• _SELECTED EXCERPT_:
⁂

As expected, the two hemochromatosis related mutations HFE H63D and HFE C282Y had higher frequencies in Blood Service Biobank than in the general population; H63D: MAF Blood Service Biobank 0.1164, MAF gnomAD (FIN) 0.09594, C282Y: MAF Blood Service Biobank 0.0390, MAF gnomAD (FIN) 0.0356 [25, 26]. There were 434 homozygotes (433 expected) for HFE H63D and 69 homozygotes (48 expected) for HFE C282Y. HFE C282Y homozygotes were found 43.8% more than expected. The observed number of donors found as compound heterozygotes (N = 284) for the two HFE mutations corresponded to the expected number (N = 290).

⁂

• _PROBLEM SET_:
1 – In the passage on HFE mutations, how many HFE C282Y homozygotes were observed in the Blood Service Biobank?
2 – Rewrite the passage on HFE mutations starting at "As expected, the" and ending at "number (N = 290).", swapping "donors" for "participants".

⁂

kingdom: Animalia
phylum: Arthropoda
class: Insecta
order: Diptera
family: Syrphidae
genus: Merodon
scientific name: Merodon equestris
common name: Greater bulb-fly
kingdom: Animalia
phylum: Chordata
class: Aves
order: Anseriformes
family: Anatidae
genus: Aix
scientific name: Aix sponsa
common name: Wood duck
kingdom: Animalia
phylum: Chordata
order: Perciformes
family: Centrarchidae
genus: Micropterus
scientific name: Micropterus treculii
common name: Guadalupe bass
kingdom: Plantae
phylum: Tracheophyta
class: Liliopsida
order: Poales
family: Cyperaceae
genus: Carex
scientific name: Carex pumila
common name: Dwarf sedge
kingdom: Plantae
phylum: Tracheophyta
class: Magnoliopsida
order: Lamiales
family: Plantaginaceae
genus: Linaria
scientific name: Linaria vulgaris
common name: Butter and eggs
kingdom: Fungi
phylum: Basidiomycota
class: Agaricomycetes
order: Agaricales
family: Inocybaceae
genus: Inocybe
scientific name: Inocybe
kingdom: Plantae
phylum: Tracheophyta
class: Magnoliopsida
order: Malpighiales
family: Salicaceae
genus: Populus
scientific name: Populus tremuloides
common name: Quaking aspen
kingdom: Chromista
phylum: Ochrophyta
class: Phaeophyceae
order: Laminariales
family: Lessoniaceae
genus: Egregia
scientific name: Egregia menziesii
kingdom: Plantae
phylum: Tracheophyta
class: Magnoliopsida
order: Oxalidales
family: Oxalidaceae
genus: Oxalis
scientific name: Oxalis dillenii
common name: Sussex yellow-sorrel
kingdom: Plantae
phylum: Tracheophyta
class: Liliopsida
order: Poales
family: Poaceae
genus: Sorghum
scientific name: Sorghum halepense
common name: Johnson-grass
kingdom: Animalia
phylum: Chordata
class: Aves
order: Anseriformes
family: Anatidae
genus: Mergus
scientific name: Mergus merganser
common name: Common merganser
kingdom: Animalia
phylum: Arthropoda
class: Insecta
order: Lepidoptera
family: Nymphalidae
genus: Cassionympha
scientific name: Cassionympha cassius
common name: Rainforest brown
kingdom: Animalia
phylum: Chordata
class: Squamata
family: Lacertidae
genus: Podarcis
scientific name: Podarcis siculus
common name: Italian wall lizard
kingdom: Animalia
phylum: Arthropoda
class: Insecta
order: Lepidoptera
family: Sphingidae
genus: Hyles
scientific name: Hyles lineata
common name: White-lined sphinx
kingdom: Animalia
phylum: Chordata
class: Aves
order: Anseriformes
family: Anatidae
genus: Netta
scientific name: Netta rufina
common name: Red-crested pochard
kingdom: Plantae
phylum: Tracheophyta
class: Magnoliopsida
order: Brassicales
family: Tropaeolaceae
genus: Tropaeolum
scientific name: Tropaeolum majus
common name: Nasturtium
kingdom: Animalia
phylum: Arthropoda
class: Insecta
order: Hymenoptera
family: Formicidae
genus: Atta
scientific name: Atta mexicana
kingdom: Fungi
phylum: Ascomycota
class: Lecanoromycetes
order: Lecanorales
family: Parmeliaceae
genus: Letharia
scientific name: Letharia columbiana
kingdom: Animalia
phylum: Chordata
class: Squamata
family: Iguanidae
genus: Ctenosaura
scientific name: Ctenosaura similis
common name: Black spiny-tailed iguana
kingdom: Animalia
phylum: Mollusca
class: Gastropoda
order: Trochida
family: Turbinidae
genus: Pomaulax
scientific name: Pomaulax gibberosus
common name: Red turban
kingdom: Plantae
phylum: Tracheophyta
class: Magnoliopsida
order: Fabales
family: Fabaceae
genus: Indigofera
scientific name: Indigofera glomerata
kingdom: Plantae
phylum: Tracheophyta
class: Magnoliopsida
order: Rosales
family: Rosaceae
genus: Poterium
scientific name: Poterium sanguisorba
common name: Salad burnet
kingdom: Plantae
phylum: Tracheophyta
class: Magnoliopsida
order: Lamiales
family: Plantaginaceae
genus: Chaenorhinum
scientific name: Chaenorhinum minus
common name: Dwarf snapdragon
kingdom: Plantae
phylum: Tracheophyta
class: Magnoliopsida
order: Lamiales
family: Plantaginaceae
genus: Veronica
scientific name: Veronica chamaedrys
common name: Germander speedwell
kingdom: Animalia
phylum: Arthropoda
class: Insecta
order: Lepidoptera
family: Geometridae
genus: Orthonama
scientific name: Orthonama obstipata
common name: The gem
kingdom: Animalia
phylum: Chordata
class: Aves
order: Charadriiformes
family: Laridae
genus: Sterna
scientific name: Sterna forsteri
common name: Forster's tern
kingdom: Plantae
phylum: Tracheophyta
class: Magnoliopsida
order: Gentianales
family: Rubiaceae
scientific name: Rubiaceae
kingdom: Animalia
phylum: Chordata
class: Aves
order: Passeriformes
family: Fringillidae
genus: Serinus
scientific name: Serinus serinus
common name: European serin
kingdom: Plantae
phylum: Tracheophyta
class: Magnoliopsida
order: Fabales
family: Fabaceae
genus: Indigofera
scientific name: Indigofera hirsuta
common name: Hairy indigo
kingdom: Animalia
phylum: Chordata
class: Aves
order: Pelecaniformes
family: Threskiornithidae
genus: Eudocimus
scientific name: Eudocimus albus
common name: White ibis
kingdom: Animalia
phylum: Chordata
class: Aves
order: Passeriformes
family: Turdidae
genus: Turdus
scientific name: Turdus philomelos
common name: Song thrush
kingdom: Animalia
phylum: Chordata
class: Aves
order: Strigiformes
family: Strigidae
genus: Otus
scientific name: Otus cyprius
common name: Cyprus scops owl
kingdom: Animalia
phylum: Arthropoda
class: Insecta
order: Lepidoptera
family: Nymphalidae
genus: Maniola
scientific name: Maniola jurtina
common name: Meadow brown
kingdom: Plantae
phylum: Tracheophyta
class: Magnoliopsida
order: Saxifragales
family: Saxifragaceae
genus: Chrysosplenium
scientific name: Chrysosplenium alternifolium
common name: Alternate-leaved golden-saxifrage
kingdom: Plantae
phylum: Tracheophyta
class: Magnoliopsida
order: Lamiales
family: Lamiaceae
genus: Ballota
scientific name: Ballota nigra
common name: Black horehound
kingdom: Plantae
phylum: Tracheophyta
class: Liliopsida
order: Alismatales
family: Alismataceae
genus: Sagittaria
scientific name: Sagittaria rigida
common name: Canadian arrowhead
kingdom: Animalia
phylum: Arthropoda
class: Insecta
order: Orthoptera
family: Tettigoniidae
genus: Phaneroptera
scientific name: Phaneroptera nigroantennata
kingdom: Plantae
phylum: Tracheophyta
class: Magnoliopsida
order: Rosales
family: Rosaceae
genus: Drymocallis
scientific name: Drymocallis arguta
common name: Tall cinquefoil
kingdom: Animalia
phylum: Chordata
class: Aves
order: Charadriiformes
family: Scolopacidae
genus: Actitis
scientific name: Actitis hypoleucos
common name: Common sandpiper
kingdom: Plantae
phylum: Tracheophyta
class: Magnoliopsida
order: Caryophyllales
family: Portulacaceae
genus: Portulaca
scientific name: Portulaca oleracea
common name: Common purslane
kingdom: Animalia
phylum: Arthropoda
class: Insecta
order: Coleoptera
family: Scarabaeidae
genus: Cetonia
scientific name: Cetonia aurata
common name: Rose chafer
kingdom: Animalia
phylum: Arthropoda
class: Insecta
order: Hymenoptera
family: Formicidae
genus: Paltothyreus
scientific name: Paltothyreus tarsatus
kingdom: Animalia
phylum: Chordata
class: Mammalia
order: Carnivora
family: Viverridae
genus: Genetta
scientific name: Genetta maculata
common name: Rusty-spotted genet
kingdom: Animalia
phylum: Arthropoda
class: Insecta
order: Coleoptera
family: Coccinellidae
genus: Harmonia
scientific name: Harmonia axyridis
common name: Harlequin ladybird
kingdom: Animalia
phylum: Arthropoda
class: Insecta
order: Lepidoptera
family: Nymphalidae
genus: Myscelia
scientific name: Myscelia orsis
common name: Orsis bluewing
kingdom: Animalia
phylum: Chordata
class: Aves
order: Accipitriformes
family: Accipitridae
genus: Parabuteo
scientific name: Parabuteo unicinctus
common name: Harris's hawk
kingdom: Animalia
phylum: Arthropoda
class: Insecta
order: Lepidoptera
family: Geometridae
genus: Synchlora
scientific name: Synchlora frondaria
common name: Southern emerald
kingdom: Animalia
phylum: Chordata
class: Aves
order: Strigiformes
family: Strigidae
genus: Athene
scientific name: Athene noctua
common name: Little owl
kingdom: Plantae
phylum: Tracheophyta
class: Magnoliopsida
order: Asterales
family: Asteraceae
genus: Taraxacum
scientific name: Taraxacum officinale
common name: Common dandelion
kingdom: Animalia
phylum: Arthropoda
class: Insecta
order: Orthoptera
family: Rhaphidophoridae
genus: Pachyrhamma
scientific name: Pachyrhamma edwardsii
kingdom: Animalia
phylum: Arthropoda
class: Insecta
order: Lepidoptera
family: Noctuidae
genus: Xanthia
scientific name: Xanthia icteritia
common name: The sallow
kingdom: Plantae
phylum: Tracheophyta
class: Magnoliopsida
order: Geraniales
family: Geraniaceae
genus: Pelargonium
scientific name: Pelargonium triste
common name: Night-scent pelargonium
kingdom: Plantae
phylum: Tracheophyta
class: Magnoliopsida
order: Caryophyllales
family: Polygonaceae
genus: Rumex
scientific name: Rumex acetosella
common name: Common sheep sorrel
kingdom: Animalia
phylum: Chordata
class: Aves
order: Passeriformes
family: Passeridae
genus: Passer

⁂

• _SOLVED TASKS_:
1 – 69 (48 were expected).

2 –
As expected, the two hemochromatosis related mutations HFE H63D and HFE C282Y had higher frequencies in Blood Service Biobank than in the general population; H63D: MAF Blood Service Biobank 0.1164, MAF gnomAD (FIN) 0.09594, C282Y: MAF Blood Service Biobank 0.0390, MAF gnomAD (FIN) 0.0356 [25, 26]. There were 434 homozygotes (433 expected) for HFE H63D and 69 homozygotes (48 expected) for HFE C282Y. HFE C282Y homozygotes were found 43.8% more than expected. The observed number of participants found as compound heterozygotes (N = 284) for the two HFE mutations corresponded to the expected number (N = 290).